In 2020, he locked himself in the Toronto bubble, staying in the city while shooting. This time around, he was able to come back and forth between there and Niagara-on-the-Lake when his schedule allowed for it.

Powell and his wife, Shaw veteran Molly Atkinson, have lived in town since 2008 and have raised their two sons here. Shaw fans will recognize Powell from past roles in recent plays such as “The Hound of the Baskervilles”, “Mrs. Warren’s Profession”, “Henry V”, “St. Joan” and “Cabaret”.

After landing his role in “Sort Of”, he returned to Shaw for 2020. He was in rehearsal for “Prince Caspian” and “Playboy” when the pandemic began, cancelling the season. Powell hasn’t walked across a Shaw stage since and is not too sure when he will do so again.

He loves both theatre and television, and doesn’t see a lot of differences between the two as far as his work.

“As an actor, it’s all about storytelling to an audience,” says the 44-year-old. “In theatre, I have more control, depending on the space. I can control how I am carrying the story through. On the set, the only control I have is between ‘action’ and ‘cut’. The mechanics are different. In the theatre, you have to reach out to the back of the space, while on set you can sometimes tell the story with your eyes.”

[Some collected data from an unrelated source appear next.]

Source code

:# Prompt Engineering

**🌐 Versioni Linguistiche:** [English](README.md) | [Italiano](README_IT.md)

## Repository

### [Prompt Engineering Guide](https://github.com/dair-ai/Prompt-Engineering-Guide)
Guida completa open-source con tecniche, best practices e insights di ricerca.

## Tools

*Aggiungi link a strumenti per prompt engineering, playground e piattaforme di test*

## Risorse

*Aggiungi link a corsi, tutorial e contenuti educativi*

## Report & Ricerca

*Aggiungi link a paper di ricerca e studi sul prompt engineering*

He misses the energy of the rehearsal hall, but he’s a busy, in-demand actor in the studio these days. Besides “Sort Of’, Powell also plays Young George Eastabrook on “The Hardy Boys”, another Canadian-shot series that is going into its third season. And he has a role in “The End of Sex”, a film that premiers during the Toronto International Film Festival on September 10.

One might say that Powell himself, like his character Paul and Baig’s character Sabi, is making his own transition right now, from theatre into television and film.

“I’m really grateful for the experience of ‘Sort Of’ and to be able to do some exploring being on set,” he says. “It’s been a lot of fun figuring out what this kind of storytelling is all about.”

Sabi (Bilal Baig) and Paul (Gray Powell) in a scene from CBC Television's "Sort Of".